Thursday, December 18, 2008

 

Music and Market Failure

I missed the gig Rossano Sportiello played in Woods Hole last year, but I couldn't miss the buzz among the local musicians. It persisted for weeks after Sportiello's performance, which was, by the several accounts that I heard, stunning. Apparently, the boy can play piano.

Sportiello came to Woods Hole this Fall again, and I missed it again, and I heard about it again! So I went to his Web site and found out he had several NYC area gigs. Finally, last night I caught him at Small's Jazz Club in Manhattan.

I don't have enough adjectives in my bag to describe Sportiello's playing. Words like, "awesome," don't do it justice. "Impossible," hints at the kinds of things his hands were doing. And when, after an enthusiastic round of applause, I muttered, "Wow, too much," from my front-row seat, he replied, "Yes, probably," and all four of us in the audience laughed.

Yes, that's right, this world-class piano player, playing in a noted jazz club in one of the music capitals of the world, had drawn FOUR listeners. Four. Me and three others. One was probably a friend of his, and the other two were snuggling in a booth in the corner.

OK, OK, by the end of Sportiello's set, the room had maybe 20 people in it. One of the newcomers asked me, "Who was that? He's good!" He was there for the next act.

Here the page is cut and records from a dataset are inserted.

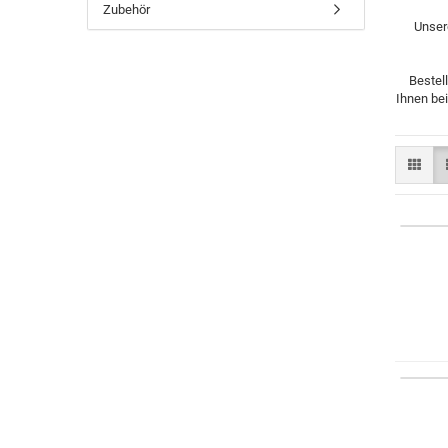
Zubehör
Unser
Bestel
Ihnen be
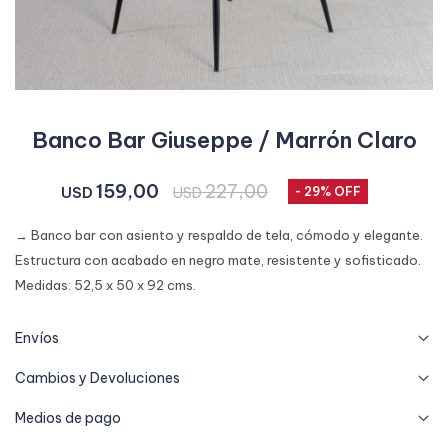
Banco Bar Giuseppe / Marrón Claro
159,00
227,00
USD
USD
29
→ Banco bar con asiento y respaldo de tela, cómodo y elegante.
Estructura con acabado en negro mate, resistente y sofisticado.
Medidas: 52,5 x 50 x 92 cms.
Envíos
Cambios y Devoluciones
Medios de pago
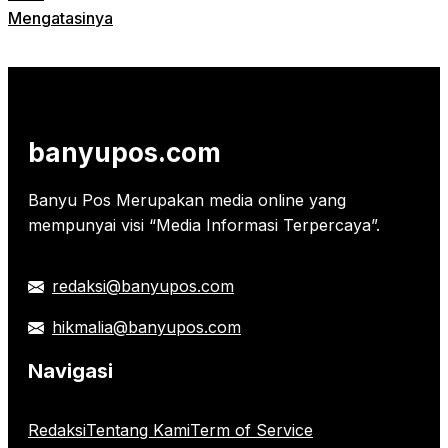
Mengatasinya
banyupos.com
Banyu Pos Merupakan media online yang
mempunyai visi “Media Informasi Terpercaya”.
redaksi@banyupos.com
hikmalia@banyupos.com
Navigasi
Redaksi
Tentang Kami
Term of Service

Sportiello isn't alone. Have you heard of John Miller? Joe Weed? Ginny Snowe? Joe Sutton? Savely Schuster? Beverly Smith and Carl Jones? [UPDATE: David Grier? Matt Fliner?] These are skilled masters of their craft, just as worthy of kudos as the musicians we know as household words, or more so. I've seen them all in small rooms with maybe a dozen other listeners. If they showed up in your town, I'd bet they'd draw in the low-dozens at best, even with good publicity.

I know, I know, long tail, blah, blah, blah . . . I think there's something different going on. I think there are great musicians everywhere. I am not underestimating the skills of the great ones, but I think musical greatness is way more accessible than the Star Maker Machinery admits.

I think if there were means to discover who the great musicians in my neighborhood were, I'd be amazed. My guess is that most of them don't play in public at all, and that this, in itself, is a market failure. I think the market failure in music is in treating "the market" as if it were the entire country, or bigger. I think the market failure that is live music needs to be de-failed -- our culture would be richer, our lives more meaningful with more live music.

[By the way, I got email yesterday suggesting that isen.blog was a tech blog, and shouldn't stray into other topics like music, fishing and politics. Especially politics. My response: too bad. If I want to write in public about music, or the people I love, or the a55h01es that run the country, or climate change, or the joys of fishing or flying or sailing or cooking, or about my kitty cats, I will. Don't like it? Don't read it, like billions and billions of other people.]